Counting experiments
In a counting experiment, you count the number of occurances of an event in a certain time interval. Currently, we record 16us waveforms, but the exact length of the time interval is irrelevant. In these 16us, we want to know how much light was seen. So, we count the number of photo electron (p.e.) peaks. These peaks have a very distinct shape and a well-defined height. It depends on the measurement which peaks are relevant, e.g. for dark count measurements only the single p.e. peaks are interesting, the rest is "background". In the end, we'll have a number of events in a certain time interval. These counts are Poisson distributed. So, if we take multiple measurements, and our process it truly a Poisson process, we'll be able to fit a nice Poisson distribution to the counts we measured. The maximum likelihood estimator (MLE) for the Poisson parameter λ is then simply the sample mean. This MLE is unbiased, efficient, complete and sufficient. λ is the expected value, as well as the variance, so when we have λ, we are basically done.

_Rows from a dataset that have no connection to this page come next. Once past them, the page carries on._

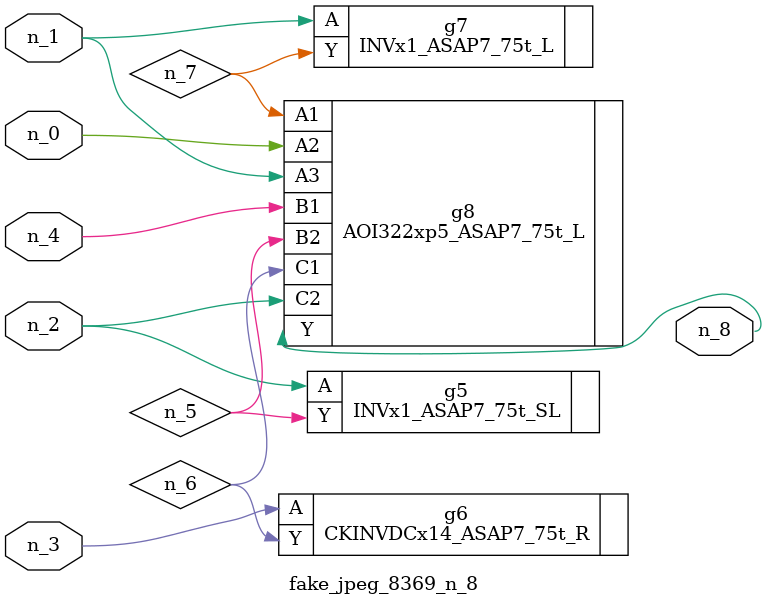
<source format=v>
module fake_jpeg_8369_n_8 (n_3, n_2, n_1, n_0, n_4, n_8);

input n_3;
input n_2;
input n_1;
input n_0;
input n_4;

output n_8;

wire n_6;
wire n_5;
wire n_7;

INVx1_ASAP7_75t_SL g5 ( 
.A(n_2),
.Y(n_5)
);

CKINVDCx14_ASAP7_75t_R g6 ( 
.A(n_3),
.Y(n_6)
);

INVx1_ASAP7_75t_L g7 ( 
.A(n_1),
.Y(n_7)
);

AOI322xp5_ASAP7_75t_L g8 ( 
.A1(n_7),
.A2(n_0),
.A3(n_1),
.B1(n_4),
.B2(n_5),
.C1(n_6),
.C2(n_2),
.Y(n_8)
);


endmodule
</source>
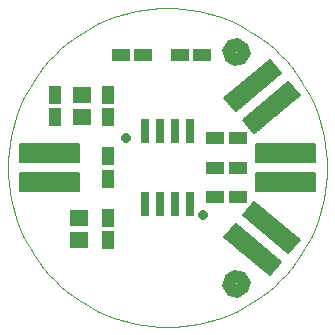
<source format=gts>
G75*
G70*
%OFA0B0*%
%FSLAX24Y24*%
%IPPOS*%
%LPD*%
%AMOC8*
5,1,8,0,0,1.08239X$1,22.5*
%
%ADD10C,0.0004*%
%ADD11R,0.0300X0.0840*%
%ADD12R,0.0631X0.0434*%
%ADD13R,0.0434X0.0631*%
%ADD14R,0.0631X0.0552*%
%ADD15C,0.0064*%
%ADD16C,0.0180*%
%ADD17OC8,0.0317*%
D10*
X000111Y005426D02*
X000117Y005687D01*
X000137Y005947D01*
X000169Y006206D01*
X000213Y006463D01*
X000270Y006717D01*
X000340Y006969D01*
X000422Y007217D01*
X000516Y007460D01*
X000621Y007698D01*
X000739Y007931D01*
X000867Y008158D01*
X001007Y008379D01*
X001157Y008592D01*
X001317Y008798D01*
X001488Y008995D01*
X001668Y009184D01*
X001857Y009364D01*
X002054Y009535D01*
X002260Y009695D01*
X002473Y009845D01*
X002694Y009985D01*
X002921Y010113D01*
X003154Y010231D01*
X003392Y010336D01*
X003635Y010430D01*
X003883Y010512D01*
X004135Y010582D01*
X004389Y010639D01*
X004646Y010683D01*
X004905Y010715D01*
X005165Y010735D01*
X005426Y010741D01*
X005687Y010735D01*
X005947Y010715D01*
X006206Y010683D01*
X006463Y010639D01*
X006717Y010582D01*
X006969Y010512D01*
X007217Y010430D01*
X007460Y010336D01*
X007698Y010231D01*
X007931Y010113D01*
X008158Y009985D01*
X008379Y009845D01*
X008592Y009695D01*
X008798Y009535D01*
X008995Y009364D01*
X009184Y009184D01*
X009364Y008995D01*
X009535Y008798D01*
X009695Y008592D01*
X009845Y008379D01*
X009985Y008158D01*
X010113Y007931D01*
X010231Y007698D01*
X010336Y007460D01*
X010430Y007217D01*
X010512Y006969D01*
X010582Y006717D01*
X010639Y006463D01*
X010683Y006206D01*
X010715Y005947D01*
X010735Y005687D01*
X010741Y005426D01*
X010735Y005165D01*
X010715Y004905D01*
X010683Y004646D01*
X010639Y004389D01*
X010582Y004135D01*
X010512Y003883D01*
X010430Y003635D01*
X010336Y003392D01*
X010231Y003154D01*
X010113Y002921D01*
X009985Y002694D01*
X009845Y002473D01*
X009695Y002260D01*
X009535Y002054D01*
X009364Y001857D01*
X009184Y001668D01*
X008995Y001488D01*
X008798Y001317D01*
X008592Y001157D01*
X008379Y001007D01*
X008158Y000867D01*
X007931Y000739D01*
X007698Y000621D01*
X007460Y000516D01*
X007217Y000422D01*
X006969Y000340D01*
X006717Y000270D01*
X006463Y000213D01*
X006206Y000169D01*
X005947Y000137D01*
X005687Y000117D01*
X005426Y000111D01*
X005165Y000117D01*
X004905Y000137D01*
X004646Y000169D01*
X004389Y000213D01*
X004135Y000270D01*
X003883Y000340D01*
X003635Y000422D01*
X003392Y000516D01*
X003154Y000621D01*
X002921Y000739D01*
X002694Y000867D01*
X002473Y001007D01*
X002260Y001157D01*
X002054Y001317D01*
X001857Y001488D01*
X001668Y001668D01*
X001488Y001857D01*
X001317Y002054D01*
X001157Y002260D01*
X001007Y002473D01*
X000867Y002694D01*
X000739Y002921D01*
X000621Y003154D01*
X000516Y003392D01*
X000422Y003635D01*
X000340Y003883D01*
X000270Y004135D01*
X000213Y004389D01*
X000169Y004646D01*
X000137Y004905D01*
X000117Y005165D01*
X000111Y005426D01*
D11*
X004676Y006636D03*
X005176Y006636D03*
X005676Y006636D03*
X006176Y006636D03*
X006176Y004216D03*
X005676Y004216D03*
X005176Y004216D03*
X004676Y004216D03*
D12*
X007024Y004442D03*
X007764Y004442D03*
X007764Y005426D03*
X007024Y005426D03*
X007024Y006410D03*
X007764Y006410D03*
X006583Y009166D03*
X005843Y009166D03*
X004615Y009166D03*
X003875Y009166D03*
D13*
X003457Y007843D03*
X003457Y007103D03*
X003457Y005796D03*
X003457Y005056D03*
X003457Y003749D03*
X003457Y003009D03*
X001686Y007103D03*
X001686Y007843D03*
D14*
X002473Y003005D03*
X002473Y003753D03*
X002571Y007099D03*
X002571Y007847D03*
D15*
X002477Y006198D02*
X000501Y006198D01*
X002477Y006198D02*
X002477Y005622D01*
X000501Y005622D01*
X000501Y006198D01*
X000501Y005685D02*
X002477Y005685D01*
X002477Y005748D02*
X000501Y005748D01*
X000501Y005811D02*
X002477Y005811D01*
X002477Y005874D02*
X000501Y005874D01*
X000501Y005937D02*
X002477Y005937D01*
X002477Y006000D02*
X000501Y006000D01*
X000501Y006063D02*
X002477Y006063D01*
X002477Y006126D02*
X000501Y006126D01*
X000501Y006189D02*
X002477Y006189D01*
X002477Y005230D02*
X000501Y005230D01*
X002477Y005230D02*
X002477Y004654D01*
X000501Y004654D01*
X000501Y005230D01*
X000501Y004717D02*
X002477Y004717D01*
X002477Y004780D02*
X000501Y004780D01*
X000501Y004843D02*
X002477Y004843D01*
X002477Y004906D02*
X000501Y004906D01*
X000501Y004969D02*
X002477Y004969D01*
X002477Y005032D02*
X000501Y005032D01*
X000501Y005095D02*
X002477Y005095D01*
X002477Y005158D02*
X000501Y005158D01*
X000501Y005221D02*
X002477Y005221D01*
X007323Y003107D02*
X008835Y001838D01*
X007323Y003107D02*
X007693Y003548D01*
X009205Y002279D01*
X008835Y001838D01*
X008888Y001901D02*
X008760Y001901D01*
X008685Y001964D02*
X008941Y001964D01*
X008994Y002027D02*
X008610Y002027D01*
X008535Y002090D02*
X009046Y002090D01*
X009099Y002153D02*
X008460Y002153D01*
X008385Y002216D02*
X009152Y002216D01*
X009205Y002279D02*
X008310Y002279D01*
X008234Y002342D02*
X009130Y002342D01*
X009055Y002405D02*
X008159Y002405D01*
X008084Y002468D02*
X008980Y002468D01*
X008905Y002531D02*
X008009Y002531D01*
X007934Y002594D02*
X008830Y002594D01*
X008755Y002657D02*
X007859Y002657D01*
X007784Y002720D02*
X008680Y002720D01*
X008604Y002783D02*
X007709Y002783D01*
X007634Y002846D02*
X008529Y002846D01*
X008454Y002909D02*
X007559Y002909D01*
X007484Y002972D02*
X008379Y002972D01*
X008304Y003035D02*
X007409Y003035D01*
X007334Y003098D02*
X008229Y003098D01*
X008154Y003161D02*
X007368Y003161D01*
X007421Y003224D02*
X008079Y003224D01*
X008004Y003287D02*
X007474Y003287D01*
X007527Y003350D02*
X007929Y003350D01*
X007854Y003413D02*
X007580Y003413D01*
X007633Y003476D02*
X007779Y003476D01*
X007704Y003539D02*
X007685Y003539D01*
X007946Y003849D02*
X009458Y002580D01*
X007946Y003849D02*
X008316Y004290D01*
X009828Y003021D01*
X009458Y002580D01*
X009511Y002643D02*
X009383Y002643D01*
X009308Y002706D02*
X009564Y002706D01*
X009617Y002769D02*
X009233Y002769D01*
X009158Y002832D02*
X009669Y002832D01*
X009722Y002895D02*
X009083Y002895D01*
X009008Y002958D02*
X009775Y002958D01*
X009828Y003021D02*
X008933Y003021D01*
X008857Y003084D02*
X009753Y003084D01*
X009678Y003147D02*
X008782Y003147D01*
X008707Y003210D02*
X009603Y003210D01*
X009528Y003273D02*
X008632Y003273D01*
X008557Y003336D02*
X009453Y003336D01*
X009378Y003399D02*
X008482Y003399D01*
X008407Y003462D02*
X009303Y003462D01*
X009227Y003525D02*
X008332Y003525D01*
X008257Y003588D02*
X009152Y003588D01*
X009077Y003651D02*
X008182Y003651D01*
X008107Y003714D02*
X009002Y003714D01*
X008927Y003777D02*
X008032Y003777D01*
X007957Y003840D02*
X008852Y003840D01*
X008777Y003903D02*
X007991Y003903D01*
X008044Y003966D02*
X008702Y003966D01*
X008627Y004029D02*
X008097Y004029D01*
X008150Y004092D02*
X008552Y004092D01*
X008477Y004155D02*
X008203Y004155D01*
X008256Y004218D02*
X008402Y004218D01*
X008327Y004281D02*
X008308Y004281D01*
X008375Y004654D02*
X010351Y004654D01*
X008375Y004654D02*
X008375Y005230D01*
X010351Y005230D01*
X010351Y004654D01*
X010351Y004717D02*
X008375Y004717D01*
X008375Y004780D02*
X010351Y004780D01*
X010351Y004843D02*
X008375Y004843D01*
X008375Y004906D02*
X010351Y004906D01*
X010351Y004969D02*
X008375Y004969D01*
X008375Y005032D02*
X010351Y005032D01*
X010351Y005095D02*
X008375Y005095D01*
X008375Y005158D02*
X010351Y005158D01*
X010351Y005221D02*
X008375Y005221D01*
X008375Y005622D02*
X010351Y005622D01*
X008375Y005622D02*
X008375Y006198D01*
X010351Y006198D01*
X010351Y005622D01*
X010351Y005685D02*
X008375Y005685D01*
X008375Y005748D02*
X010351Y005748D01*
X010351Y005811D02*
X008375Y005811D01*
X008375Y005874D02*
X010351Y005874D01*
X010351Y005937D02*
X008375Y005937D01*
X008375Y006000D02*
X010351Y006000D01*
X010351Y006063D02*
X008375Y006063D01*
X008375Y006126D02*
X010351Y006126D01*
X010351Y006189D02*
X008375Y006189D01*
X008316Y006562D02*
X009828Y007831D01*
X008316Y006562D02*
X007946Y007003D01*
X009458Y008272D01*
X009828Y007831D01*
X008391Y006625D02*
X008263Y006625D01*
X008210Y006688D02*
X008466Y006688D01*
X008541Y006751D02*
X008157Y006751D01*
X008105Y006814D02*
X008616Y006814D01*
X008691Y006877D02*
X008052Y006877D01*
X007999Y006940D02*
X008766Y006940D01*
X008841Y007003D02*
X007946Y007003D01*
X008021Y007066D02*
X008917Y007066D01*
X008992Y007129D02*
X008096Y007129D01*
X008171Y007192D02*
X009067Y007192D01*
X009142Y007255D02*
X008246Y007255D01*
X008321Y007318D02*
X009217Y007318D01*
X009292Y007381D02*
X008396Y007381D01*
X008471Y007444D02*
X009367Y007444D01*
X009442Y007507D02*
X008547Y007507D01*
X008622Y007570D02*
X009517Y007570D01*
X009592Y007633D02*
X008697Y007633D01*
X008772Y007696D02*
X009667Y007696D01*
X009742Y007759D02*
X008847Y007759D01*
X008922Y007822D02*
X009817Y007822D01*
X009783Y007885D02*
X008997Y007885D01*
X009072Y007948D02*
X009730Y007948D01*
X009677Y008011D02*
X009147Y008011D01*
X009222Y008074D02*
X009624Y008074D01*
X009571Y008137D02*
X009297Y008137D01*
X009372Y008200D02*
X009518Y008200D01*
X009466Y008263D02*
X009447Y008263D01*
X009205Y008573D02*
X007693Y007304D01*
X007323Y007745D01*
X008835Y009014D01*
X009205Y008573D01*
X007768Y007367D02*
X007640Y007367D01*
X007587Y007430D02*
X007843Y007430D01*
X007918Y007493D02*
X007534Y007493D01*
X007482Y007556D02*
X007993Y007556D01*
X008068Y007619D02*
X007429Y007619D01*
X007376Y007682D02*
X008143Y007682D01*
X008218Y007745D02*
X007323Y007745D01*
X007398Y007808D02*
X008294Y007808D01*
X008369Y007871D02*
X007473Y007871D01*
X007548Y007934D02*
X008444Y007934D01*
X008519Y007997D02*
X007623Y007997D01*
X007698Y008060D02*
X008594Y008060D01*
X008669Y008123D02*
X007773Y008123D01*
X007848Y008186D02*
X008744Y008186D01*
X008819Y008249D02*
X007924Y008249D01*
X007999Y008312D02*
X008894Y008312D01*
X008969Y008375D02*
X008074Y008375D01*
X008149Y008438D02*
X009044Y008438D01*
X009119Y008501D02*
X008224Y008501D01*
X008299Y008564D02*
X009194Y008564D01*
X009160Y008627D02*
X008374Y008627D01*
X008449Y008690D02*
X009107Y008690D01*
X009054Y008753D02*
X008524Y008753D01*
X008599Y008816D02*
X009001Y008816D01*
X008948Y008879D02*
X008674Y008879D01*
X008749Y008942D02*
X008895Y008942D01*
X008843Y009005D02*
X008824Y009005D01*
D16*
X008005Y009324D02*
X008095Y009234D01*
X007946Y008975D01*
X007659Y008898D01*
X007400Y009047D01*
X007323Y009334D01*
X007472Y009593D01*
X007759Y009670D01*
X008018Y009521D01*
X008095Y009234D01*
X007950Y009253D01*
X007857Y009091D01*
X007678Y009043D01*
X007516Y009136D01*
X007468Y009315D01*
X007561Y009477D01*
X007740Y009525D01*
X007902Y009432D01*
X007950Y009253D01*
X007805Y009272D01*
X007768Y009207D01*
X007697Y009188D01*
X007632Y009225D01*
X007613Y009296D01*
X007650Y009361D01*
X007721Y009380D01*
X007786Y009343D01*
X007805Y009272D01*
X008005Y001528D02*
X008095Y001618D01*
X008018Y001331D01*
X007759Y001182D01*
X007472Y001259D01*
X007323Y001518D01*
X007400Y001805D01*
X007659Y001954D01*
X007946Y001877D01*
X008095Y001618D01*
X007950Y001599D01*
X007902Y001420D01*
X007740Y001327D01*
X007561Y001375D01*
X007468Y001537D01*
X007516Y001716D01*
X007678Y001809D01*
X007857Y001761D01*
X007950Y001599D01*
X007805Y001580D01*
X007786Y001509D01*
X007721Y001472D01*
X007650Y001491D01*
X007613Y001556D01*
X007632Y001627D01*
X007697Y001664D01*
X007768Y001645D01*
X007805Y001580D01*
D17*
X008728Y002339D03*
X006607Y003851D03*
X004048Y006410D03*
X002257Y005938D03*
X009363Y007788D03*
X009988Y004938D03*
M02*

</source>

The rates we expect for our measurements are rather high, especially at room temperature. For example, the VUV sensitive SiPMs have a dark count rate of ~1.5-2 MHz at room temperature. Since we can see a Poisson(100) distribution as the sum of 100 Poisson(1) distributions, we can apply the central limit theorem and approximate the Poisson distribution as a Gaussian if we have more than ~20 counts per time interval (or above 1.25 MHz). We'll need to apply a continuity correction too. For lower rates, we can simply take longer measurements in order to still be able to use the Gaussian approximation. But we like to use Poisson statistics whenever possible, because it is simple.
Noise effects
So, from our peak count we get an estimate for the rate. However, we also have noise in our measurements. And it can happen that we confuse a noise peak with a p.e. peak, or that noise makes a p.e. peak unrecognizable - causing us to miss it. Both of these types of noise are in principle also Poisson processes, therefore our measured distribution would still be Poissonian. Unfortunately, sometimes a couple of waveform recordings in a row go wrong, e.g. because of connection problems, and then our peak events are no longer independent of the time. Similar time dependencies of the measurement broaden our Poisson distribution. If our Poisson parameter λ is large enough that we can use the Gaussian approximation, we will most likely still find our measurements can be approximated by a Gaussian distribution. However, the variance will be larger than the Poissonian square root of λ.